Two of the kids are in the kitchen playing with their stuffed animals.
"I caught the wolf for our dinner," one kid has one animal say.
"Rip its eyes out," says the other.
"Tear its nose off, too," says the first.
More gory pretend dismemberment follows.
And how does my sweet only daughter feel about all this?
I'm not entirely sure, but she's in there saying, "Now squeeze all the blood into the pot, and we'll make a sauce and cook it in its own blood."
I think she started the game.
It's not that we don't have princesses and puppies around her. It's just that the princesses conquer their own enemies, and the puppies act like wild animals--and she knows exactly how wild animals act because she delights in studying them in detail (she wants to be a wildlife biologist, and a farmer so she can study and raise animals). When I act shocked at her sometimes gory animals-acting-like-animals games, she reassures me that the good guys aren't being eaten or blown up or crashed in a plane-train-truck collision--only the bad guys. Most of the bad guys are big fluffy teddy bears for some reason (pellet-filled bears like beanie babies are exempt). Most of the good guys are cats. (And, for some mysterious reason, the really powerful good guys--the superhero animals--are all "best silly swimming." I'm not sure where the phrase came from, but when something is best silly swimming, it means it has magic powers.)

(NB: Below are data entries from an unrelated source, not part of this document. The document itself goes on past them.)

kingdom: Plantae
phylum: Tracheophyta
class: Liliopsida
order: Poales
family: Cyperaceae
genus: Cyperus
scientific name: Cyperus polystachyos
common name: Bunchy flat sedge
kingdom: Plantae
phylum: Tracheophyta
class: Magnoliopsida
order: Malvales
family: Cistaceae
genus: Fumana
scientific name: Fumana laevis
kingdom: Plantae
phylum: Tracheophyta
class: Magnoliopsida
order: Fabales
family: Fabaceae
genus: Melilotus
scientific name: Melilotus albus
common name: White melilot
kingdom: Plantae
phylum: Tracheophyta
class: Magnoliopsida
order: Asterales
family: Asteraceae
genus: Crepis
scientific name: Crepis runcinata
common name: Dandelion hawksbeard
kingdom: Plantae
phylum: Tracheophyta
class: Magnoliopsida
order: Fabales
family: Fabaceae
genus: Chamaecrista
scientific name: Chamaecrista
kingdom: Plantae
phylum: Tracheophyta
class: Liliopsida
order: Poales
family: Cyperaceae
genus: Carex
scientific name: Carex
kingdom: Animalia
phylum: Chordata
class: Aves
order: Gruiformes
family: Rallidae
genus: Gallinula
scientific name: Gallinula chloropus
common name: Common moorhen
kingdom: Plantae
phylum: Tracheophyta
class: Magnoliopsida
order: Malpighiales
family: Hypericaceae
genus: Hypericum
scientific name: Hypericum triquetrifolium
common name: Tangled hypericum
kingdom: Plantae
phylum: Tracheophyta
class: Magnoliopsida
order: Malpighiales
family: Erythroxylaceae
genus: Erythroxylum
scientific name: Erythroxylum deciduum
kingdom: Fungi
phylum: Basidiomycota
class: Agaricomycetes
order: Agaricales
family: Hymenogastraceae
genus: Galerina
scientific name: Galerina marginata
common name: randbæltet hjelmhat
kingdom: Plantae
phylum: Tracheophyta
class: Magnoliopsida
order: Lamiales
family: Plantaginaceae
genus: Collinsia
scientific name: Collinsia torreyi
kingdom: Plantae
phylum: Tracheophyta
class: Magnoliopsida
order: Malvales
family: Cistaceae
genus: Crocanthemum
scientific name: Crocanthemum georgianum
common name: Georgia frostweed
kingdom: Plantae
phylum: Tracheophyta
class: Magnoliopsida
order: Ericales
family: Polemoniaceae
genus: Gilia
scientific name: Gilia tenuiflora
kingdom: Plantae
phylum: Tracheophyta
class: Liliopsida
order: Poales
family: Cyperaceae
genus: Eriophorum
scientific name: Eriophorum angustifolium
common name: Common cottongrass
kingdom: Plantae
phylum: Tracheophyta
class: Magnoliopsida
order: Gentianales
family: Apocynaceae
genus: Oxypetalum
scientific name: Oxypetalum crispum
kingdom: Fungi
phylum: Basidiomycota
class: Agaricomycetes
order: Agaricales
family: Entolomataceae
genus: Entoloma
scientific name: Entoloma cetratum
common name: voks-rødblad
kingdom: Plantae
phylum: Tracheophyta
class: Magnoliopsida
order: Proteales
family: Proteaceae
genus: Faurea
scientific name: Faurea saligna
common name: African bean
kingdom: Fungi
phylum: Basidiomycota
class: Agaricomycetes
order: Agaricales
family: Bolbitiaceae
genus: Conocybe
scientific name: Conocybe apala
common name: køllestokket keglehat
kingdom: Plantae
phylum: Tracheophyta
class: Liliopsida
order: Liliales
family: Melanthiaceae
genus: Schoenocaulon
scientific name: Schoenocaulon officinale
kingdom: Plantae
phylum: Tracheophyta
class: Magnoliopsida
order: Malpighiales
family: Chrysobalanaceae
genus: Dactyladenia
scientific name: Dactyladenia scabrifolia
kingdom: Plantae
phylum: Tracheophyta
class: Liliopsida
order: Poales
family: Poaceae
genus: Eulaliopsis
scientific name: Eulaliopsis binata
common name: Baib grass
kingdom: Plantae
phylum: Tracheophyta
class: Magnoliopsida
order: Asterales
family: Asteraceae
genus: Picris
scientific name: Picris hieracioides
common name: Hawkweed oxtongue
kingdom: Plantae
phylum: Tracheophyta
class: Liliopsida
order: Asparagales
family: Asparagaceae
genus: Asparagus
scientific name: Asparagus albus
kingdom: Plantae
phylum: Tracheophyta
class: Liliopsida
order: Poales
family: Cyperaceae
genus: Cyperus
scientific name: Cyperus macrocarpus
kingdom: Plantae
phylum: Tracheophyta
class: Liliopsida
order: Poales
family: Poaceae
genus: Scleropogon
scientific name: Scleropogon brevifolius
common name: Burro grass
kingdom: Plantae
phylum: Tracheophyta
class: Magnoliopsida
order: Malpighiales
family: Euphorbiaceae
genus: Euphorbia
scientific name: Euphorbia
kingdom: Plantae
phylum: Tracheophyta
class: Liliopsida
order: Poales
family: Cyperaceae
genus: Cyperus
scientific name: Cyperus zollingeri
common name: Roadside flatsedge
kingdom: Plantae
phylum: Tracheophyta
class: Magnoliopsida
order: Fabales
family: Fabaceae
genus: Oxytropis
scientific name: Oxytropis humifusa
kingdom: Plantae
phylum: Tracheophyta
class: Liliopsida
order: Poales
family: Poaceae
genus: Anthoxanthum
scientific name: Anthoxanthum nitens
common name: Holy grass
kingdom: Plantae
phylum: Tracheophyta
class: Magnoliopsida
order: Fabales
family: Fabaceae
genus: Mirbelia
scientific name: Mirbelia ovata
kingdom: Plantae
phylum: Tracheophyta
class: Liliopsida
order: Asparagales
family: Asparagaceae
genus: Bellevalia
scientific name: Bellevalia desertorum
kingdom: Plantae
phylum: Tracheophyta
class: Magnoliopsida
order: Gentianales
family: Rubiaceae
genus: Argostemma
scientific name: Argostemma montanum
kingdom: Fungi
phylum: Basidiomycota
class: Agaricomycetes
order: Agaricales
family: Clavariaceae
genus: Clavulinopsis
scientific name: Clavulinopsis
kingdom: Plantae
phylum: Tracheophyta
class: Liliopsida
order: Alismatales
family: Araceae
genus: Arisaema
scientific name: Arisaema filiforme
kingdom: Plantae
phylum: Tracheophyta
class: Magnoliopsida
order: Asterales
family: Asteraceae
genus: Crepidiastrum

I guess the wolf is cooking now because it's sitting in a pot on a kitchen chair and the kids have moved on to more benign games with the 'good guys'--the stuffed puppy is now chasing a ball, and the stuffed dogs are playing with toy food to cut carrots and bake bread, complete with cinnamon, black pepper, and squeezed strawberries.
I guess she's a domestic cheetah princess mommy at heart.